Water-mediated contacts and conformational changes of DNA
The conformational changes of DNA allow structural rearrangements to take place that are essential in mediating complex formation. Numerous studies have demonstrated that this conformational switching of DNA has also been found to mediate specificity. The conformational changes are evaluated by measuring six base step parameters that include shift, slide, rise, tilt, roll, and twist. In general, local variations particularly in the minor groove of the DNA alongside electrostatic interactions mediate the general mechanism for DNA binding specificity. Furthermore, water-mediated contacts control binding specificity.
Base–amino acid interaction
Computational simulations measuring the free energies of interactions between DNA base pairs and amino acid side chains have been computed and enabled systematic analyses of DNA-Protein interactions. In these methods, the side chain orientations are manipulated to generate a series of rotamers; for each positioning event, approximately 1 million conformations are generated which are subsequently averaged in order to calculate the thermodynamic parameters of free energy, enthalpy, and entropy. This generates free energy maps that show that the conformational entropy of side chain is instrumental in mediating specificity.

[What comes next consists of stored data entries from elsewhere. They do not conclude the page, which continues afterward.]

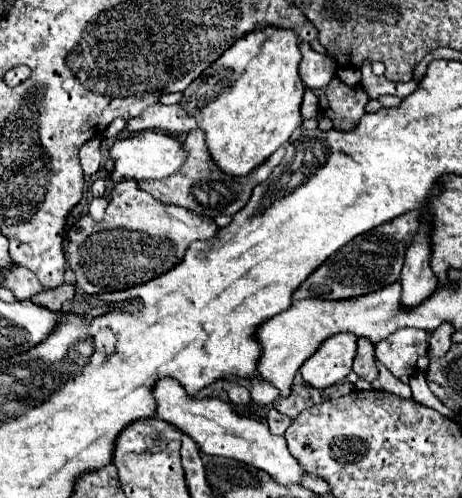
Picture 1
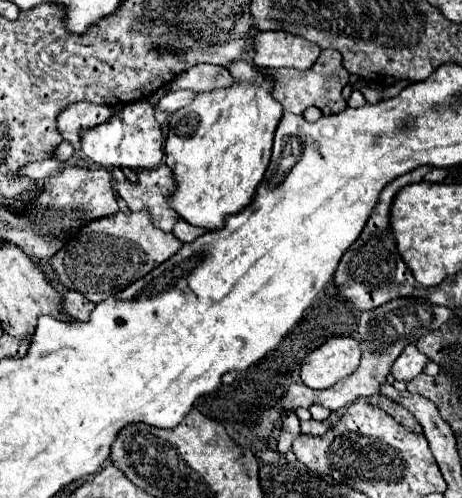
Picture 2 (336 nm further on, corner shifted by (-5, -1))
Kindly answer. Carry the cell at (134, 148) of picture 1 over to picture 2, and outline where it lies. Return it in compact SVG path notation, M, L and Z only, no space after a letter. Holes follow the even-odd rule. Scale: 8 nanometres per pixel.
M148 101L122 107L106 123L96 125L82 133L82 151L100 167L130 167L130 169L154 169L162 165L162 131L154 119L154 107Z

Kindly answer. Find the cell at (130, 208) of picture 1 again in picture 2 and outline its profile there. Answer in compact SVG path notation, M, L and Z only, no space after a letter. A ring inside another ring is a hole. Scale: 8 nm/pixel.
M148 209L132 211L130 215L118 211L84 225L84 229L52 257L52 267L66 289L80 291L96 303L112 295L112 289L120 291L142 279L146 273L178 253L182 245L184 243L174 237L174 233L166 233L152 223Z

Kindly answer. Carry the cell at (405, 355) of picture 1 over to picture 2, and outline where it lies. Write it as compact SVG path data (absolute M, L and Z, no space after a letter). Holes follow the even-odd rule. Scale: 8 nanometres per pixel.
M406 345L400 357L392 365L392 375L398 381L412 381L416 375L422 373L428 357L416 349L416 345Z

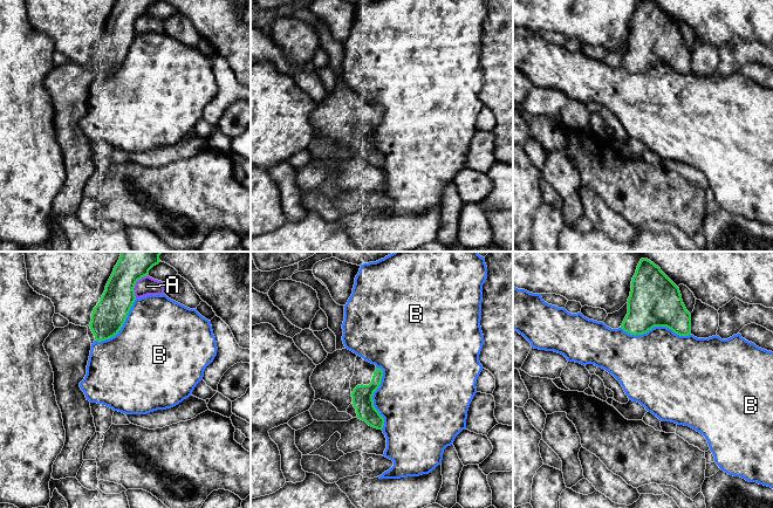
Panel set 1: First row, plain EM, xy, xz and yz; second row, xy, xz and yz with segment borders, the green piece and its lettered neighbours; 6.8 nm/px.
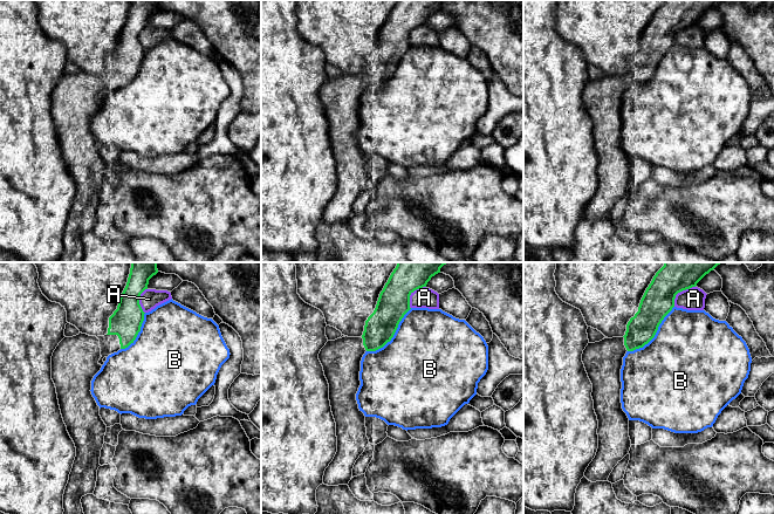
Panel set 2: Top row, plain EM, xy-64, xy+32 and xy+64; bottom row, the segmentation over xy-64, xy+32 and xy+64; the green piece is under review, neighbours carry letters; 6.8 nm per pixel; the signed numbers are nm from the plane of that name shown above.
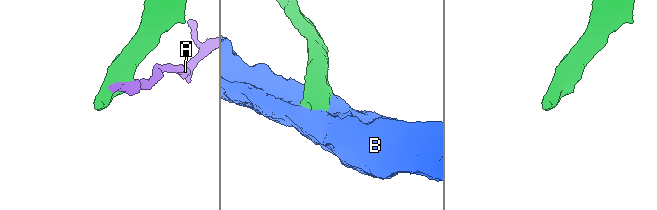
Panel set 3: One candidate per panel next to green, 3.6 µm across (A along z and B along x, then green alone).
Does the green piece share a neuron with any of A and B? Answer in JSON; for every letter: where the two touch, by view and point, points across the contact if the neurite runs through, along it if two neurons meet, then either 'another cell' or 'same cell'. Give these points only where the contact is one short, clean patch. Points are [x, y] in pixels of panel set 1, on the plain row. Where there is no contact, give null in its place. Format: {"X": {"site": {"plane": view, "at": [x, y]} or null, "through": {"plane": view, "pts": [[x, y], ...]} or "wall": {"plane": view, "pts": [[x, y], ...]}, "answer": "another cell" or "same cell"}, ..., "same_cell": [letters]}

Mechanism for protein–DNA recognition
The aromatic residues and positively charged residues are the predominant interacting partners together with the phosphate groups of the DNA backbone in the formation of DNA-Protein interactions. Since these interactions are electrostatic in nature, it has been speculated that these underpin the specificity of the DNA-Protein complex formation. During the process of complex formation, hydrogen bonds between the polar amino acids and the atoms of the DNA molecule augment the affinity of binding; hydrogen bonds are also made between the main chain atoms of DNA and amino acid residues and hydrophobic interactions further mediate complex stability. The DNA itself also mediates the complexation process; as discussed earlier the conformational flexibility exhibited by the molecule affects binding specificity. This is particularly true as there exists as relationship between DNA stiffness and binding specificity of protein–DNA complexes.
The availability of protein–DNA complex structures has enabled the study of what mediates their formation. Of these noncovalent interactions, DNA conformation, and intermediate water molecules play an important part in the complexation process.